Department of Industrial and Systems Engineering, Center for Quality and Productivity Improvement, University of Wisconsin-Madison, Madison, Wisconsin 53706-1609, USA.
J Am Med Inform Assoc. 2011 Nov-Dec;18(6):812-9. doi: 10.1136/amiajnl-2010-000018. Epub 2011 Jun 22.
To assess intensive care unit (ICU) nurses' acceptance of electronic health records (EHR) technology and examine the relationship between EHR design, implementation factors, and nurse acceptance.
The authors analyzed data from two cross-sectional survey questionnaires distributed to nurses working in four ICUs at a northeastern US regional medical center, 3 months and 12 months after EHR implementation.
Survey items were drawn from established instruments used to measure EHR acceptance and usability, and the usefulness of three EHR functionalities, specifically computerized provider order entry (CPOE), the electronic medication administration record (eMAR), and a nursing documentation flowsheet.

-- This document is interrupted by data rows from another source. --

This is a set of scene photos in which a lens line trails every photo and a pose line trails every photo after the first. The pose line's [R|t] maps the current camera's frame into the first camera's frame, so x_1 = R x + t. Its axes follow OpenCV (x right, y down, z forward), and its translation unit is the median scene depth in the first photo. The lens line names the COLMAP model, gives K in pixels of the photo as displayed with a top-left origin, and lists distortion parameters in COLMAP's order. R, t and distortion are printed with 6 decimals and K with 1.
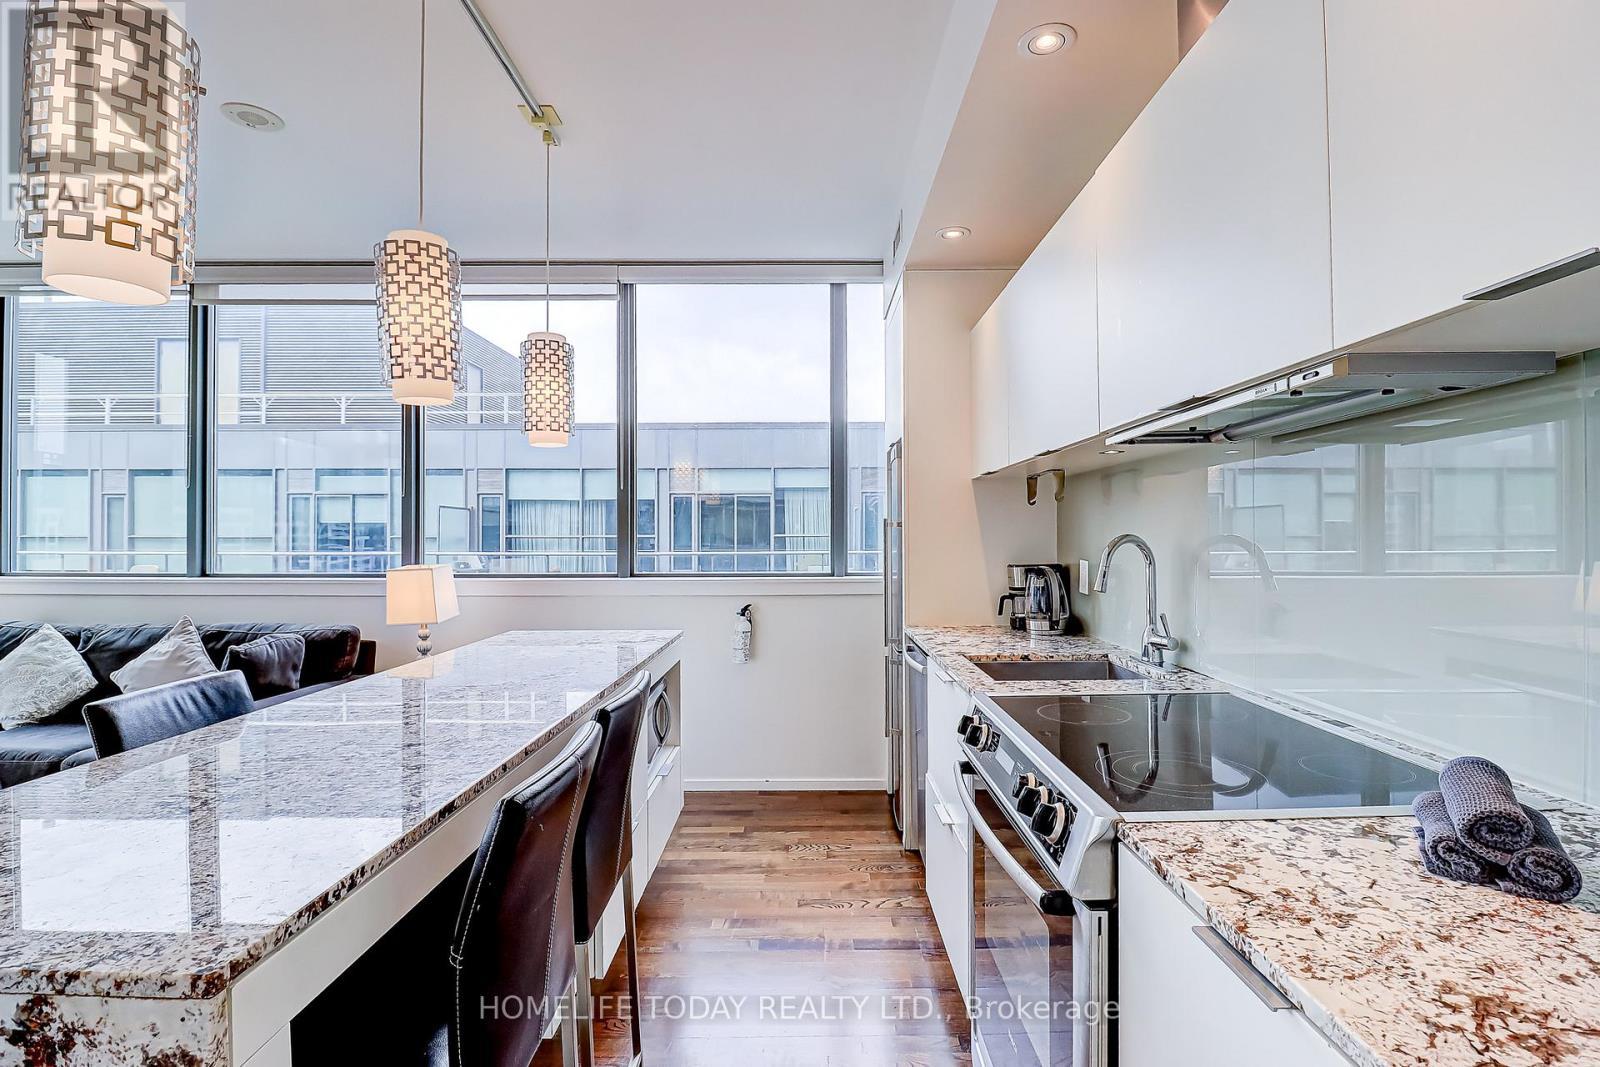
lens RADIAL K [[760.3, 0, 801.1], [0, 760.3, 547.7], [0, 0, 1]] dist [0.003462, -0.008813]
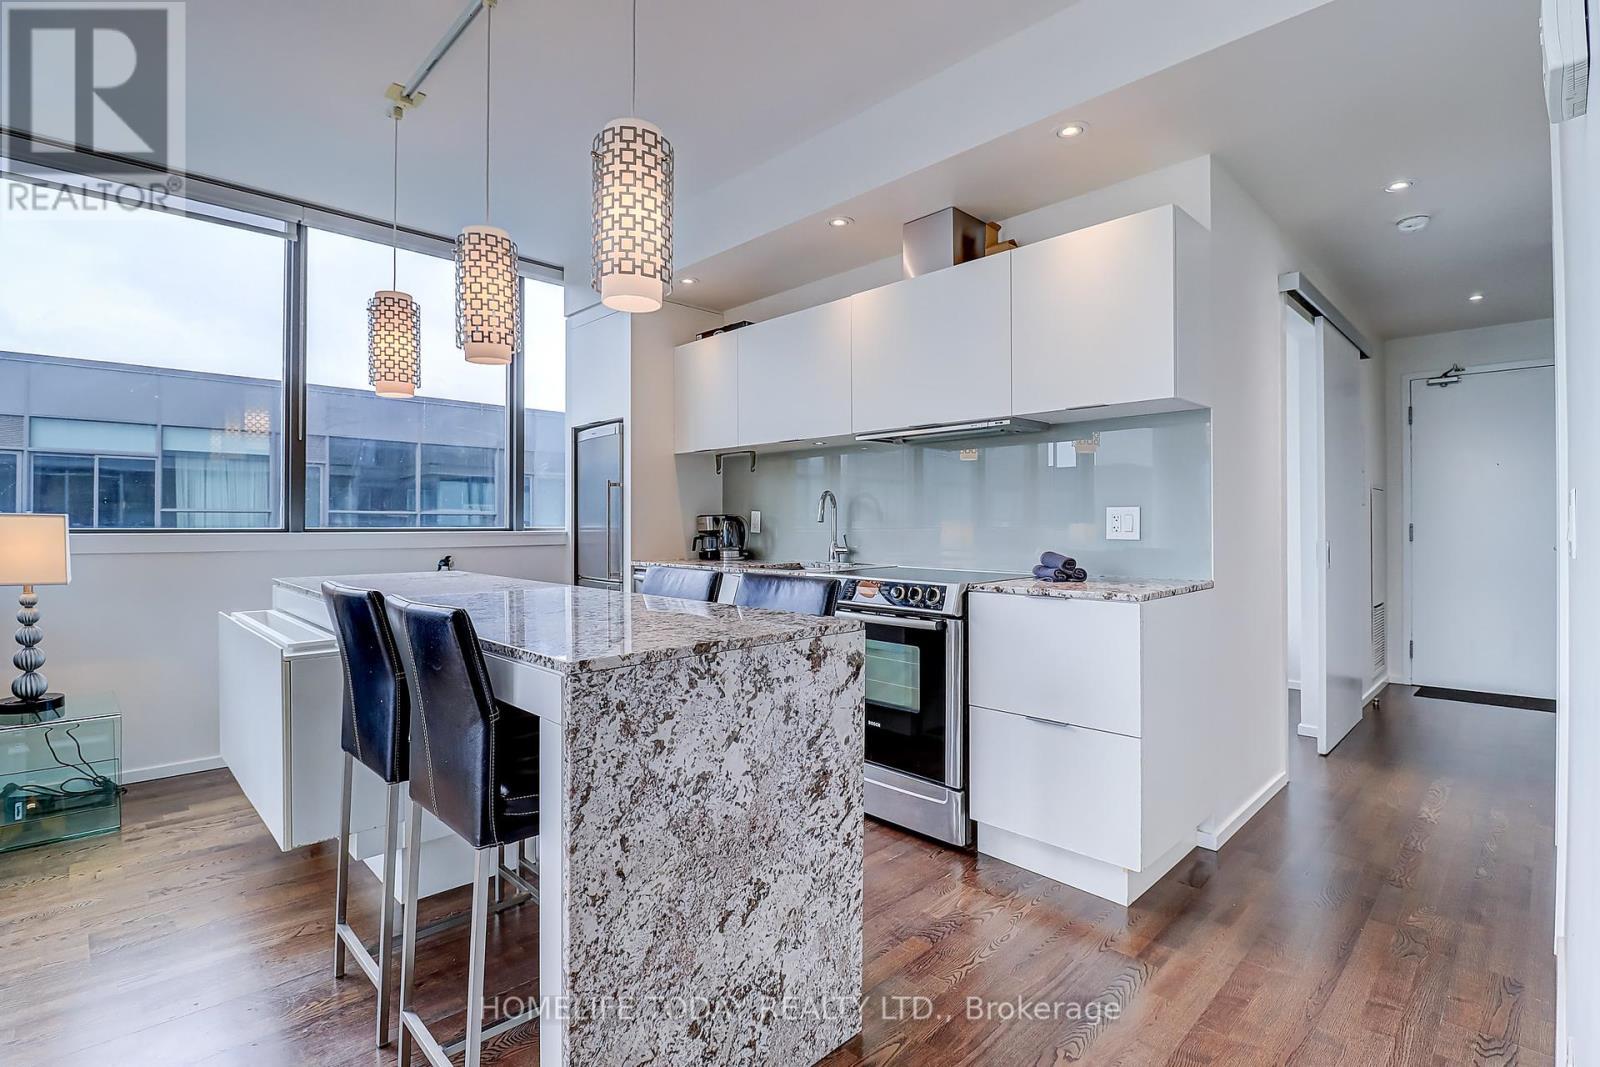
lens RADIAL K [[741.2, 0, 802.2], [0, 741.2, 532.7], [0, 0, 1]] dist [0.004274, -0.002875]
pose [[0.717895, -0.004222, 0.696139, -0.558828], [0.003975, 0.999990, 0.001965, 0.053072], [-0.696140, 0.001356, 0.717904, -0.139717]]
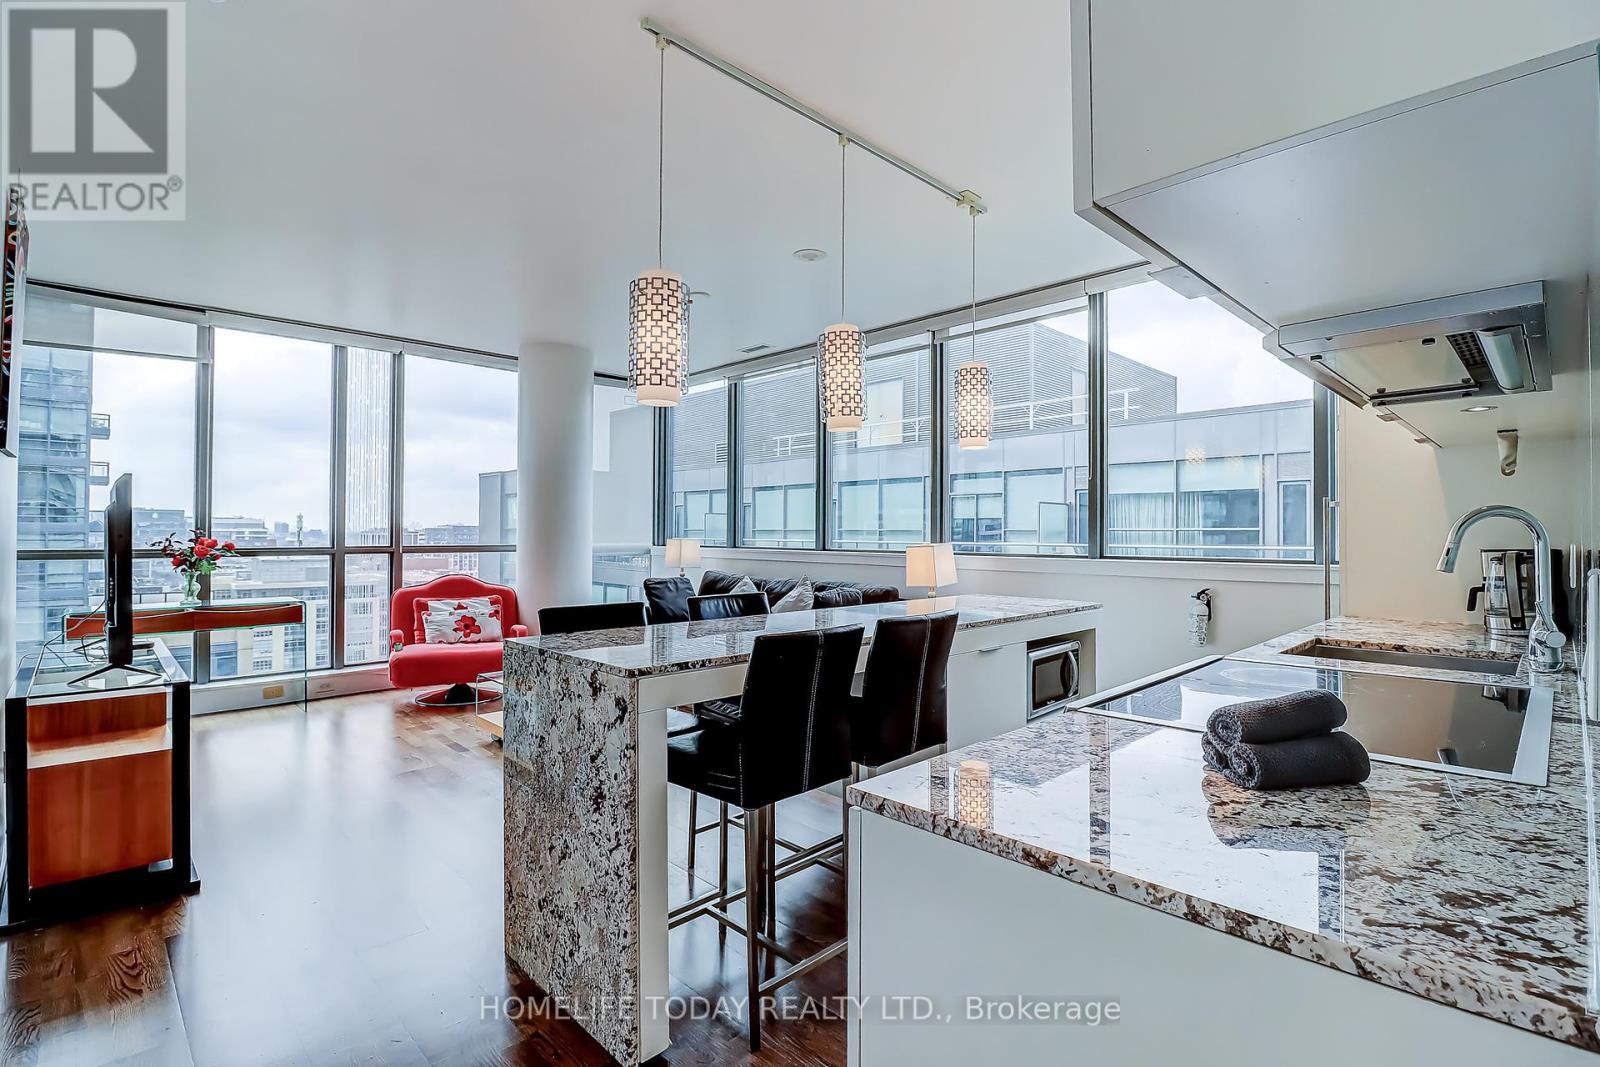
lens RADIAL K [[760.3, 0, 805.2], [0, 760.3, 533.9], [0, 0, 1]] dist [0.003462, -0.008813]
pose [[0.697561, 0.004689, -0.716510, 0.328570], [-0.013828, 0.999880, -0.006918, 0.020372], [0.716392, 0.014734, 0.697542, -0.086379]]
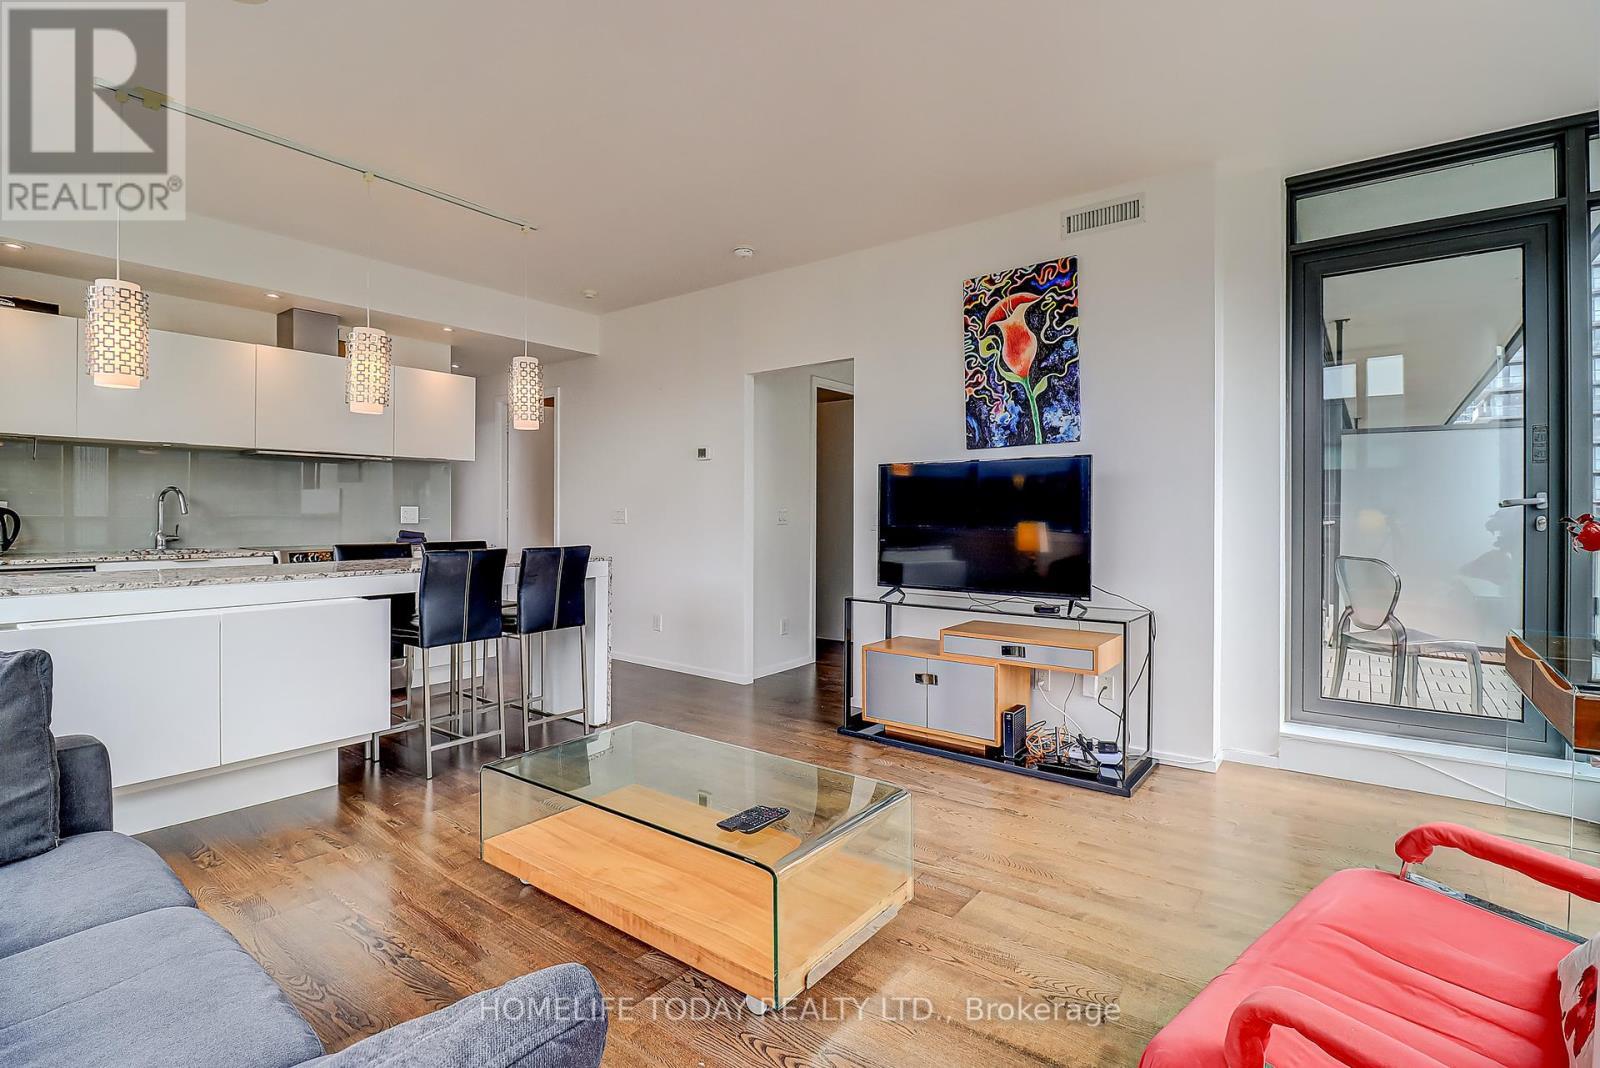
lens RADIAL K [[760.3, 0, 809.6], [0, 760.3, 518.5], [0, 0, 1]] dist [0.003462, -0.008813]
pose [[-0.790803, -0.003796, 0.612059, -1.489226], [0.005391, 0.999899, 0.013166, 0.034412], [-0.612047, 0.013711, -0.790702, 1.076562]]
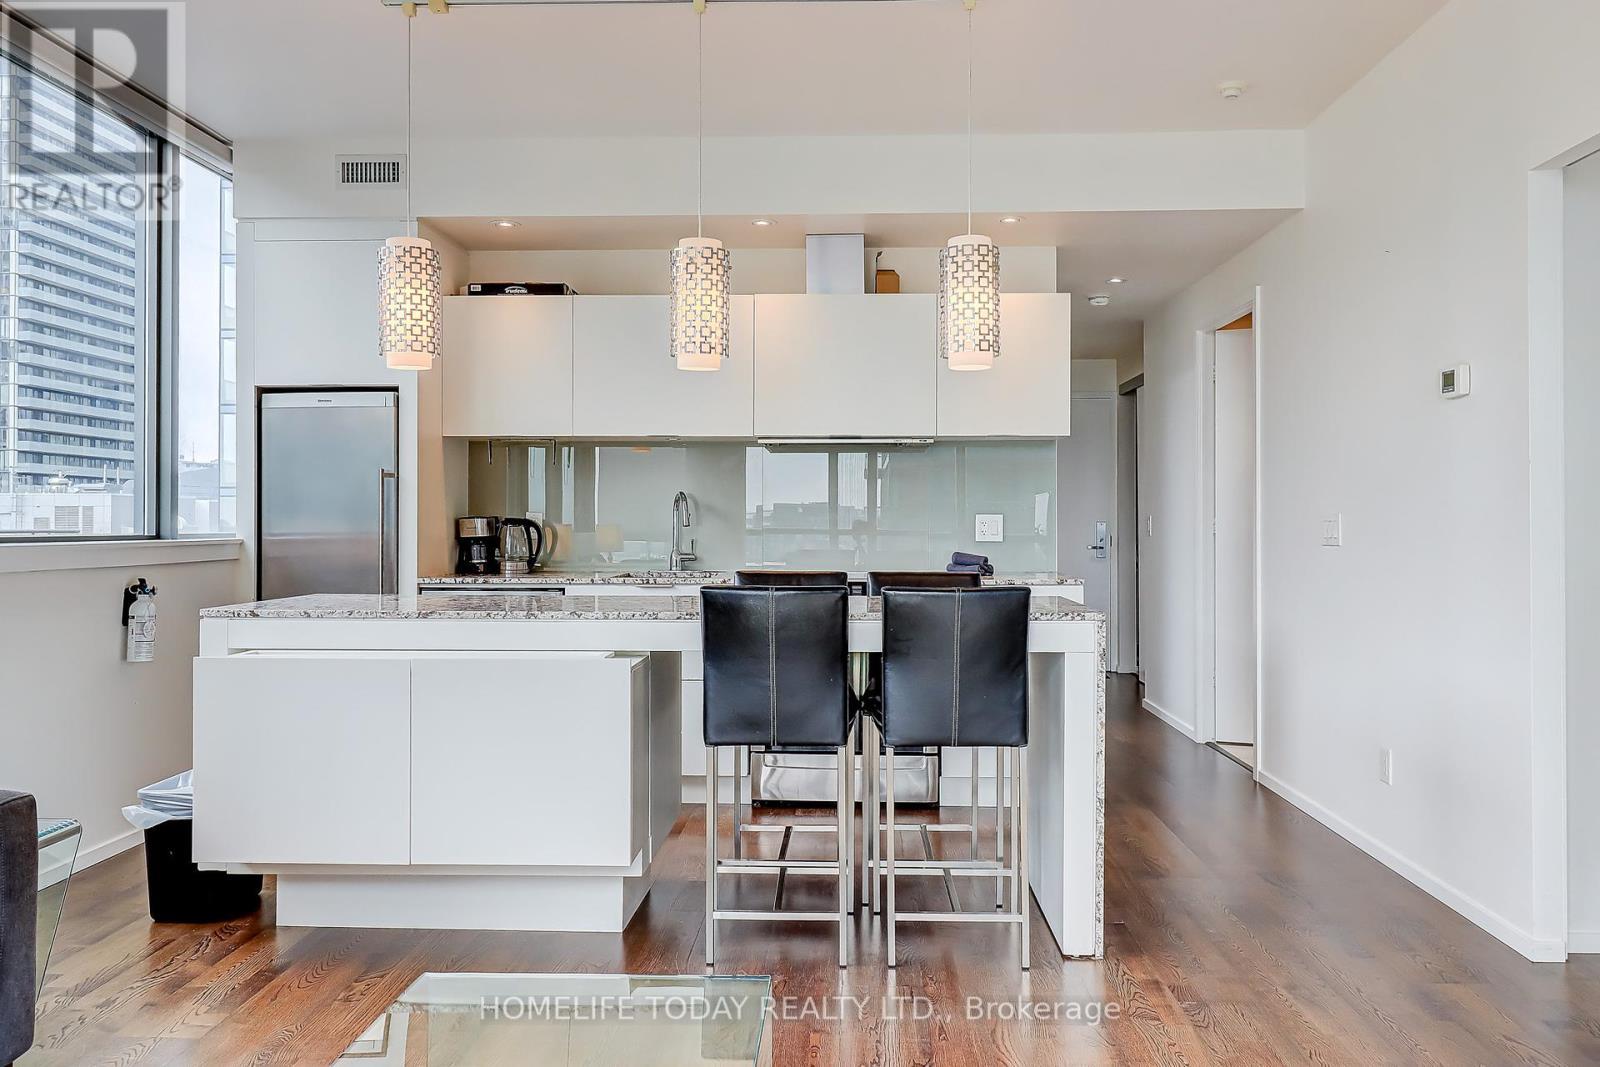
lens RADIAL K [[1205.7, 0, 812.1], [0, 1205.7, 501.3], [0, 0, 1]] dist [0.000528, -0.010874]
pose [[0.036460, 0.023440, 0.999060, -1.436224], [0.010159, 0.999665, -0.023825, 0.045822], [-0.999283, 0.011018, 0.036210, 0.431844]]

On average, ICU nurses were more accepting of the EHR at 12 months as compared to 3 months. They also perceived the EHR as being more usable and both CPOE and eMAR as being more useful. Multivariate hierarchical modeling indicated that EHR usability and CPOE usefulness predicted EHR acceptance at both 3 and 12 months. At 3 months postimplementation, eMAR usefulness predicted EHR acceptance, but its effect disappeared at 12 months. Nursing flowsheet usefulness predicted EHR acceptance but only at 12 months.
As the push toward implementation of EHR technology continues, more hospitals will face issues related to acceptance of EHR technology by staff caring for critically ill patients. This research suggests that factors related to technology design have strong effects on acceptance, even 1 year following the EHR implementation.
评估重症监护病房(ICU)护士对电子健康记录(EHR)技术的接受程度,并研究 EHR 设计、实施因素与护士接受程度之间的关系。
作者分析了在美国东北部一家地区医疗中心的四个 ICU 工作的护士在 EHR 实施后 3 个月和 12 个月时两次横断面调查问卷调查的数据。
调查项目来自用于衡量 EHR 接受度和可用性的既定工具,以及三种 EHR 功能(具体为计算机化医嘱录入系统 [CPOE]、电子医嘱执行记录 [eMAR] 和护理文档流程表)的有用性。
与 3 个月时相比,ICU 护士在 12 个月时对 EHR 的接受度更高。他们还认为 EHR 更具可用性,并且 CPOE 和 eMAR 更有用。多变量层次建模表明,EHR 可用性和 CPOE 有用性可预测 3 个月和 12 个月时的 EHR 接受度。在实施后 3 个月时,eMAR 的有用性预测了 EHR 的接受度,但在 12 个月时其影响消失了。护理流程表的有用性预测了 EHR 的接受度,但仅在 12 个月时如此。
随着对 EHR 技术实施的推动,更多的医院将面临与照顾危重病患者的工作人员对 EHR 技术接受程度相关的问题。本研究表明,与技术设计相关的因素对接受程度具有很强的影响,即使在 EHR 实施 1 年后也是如此。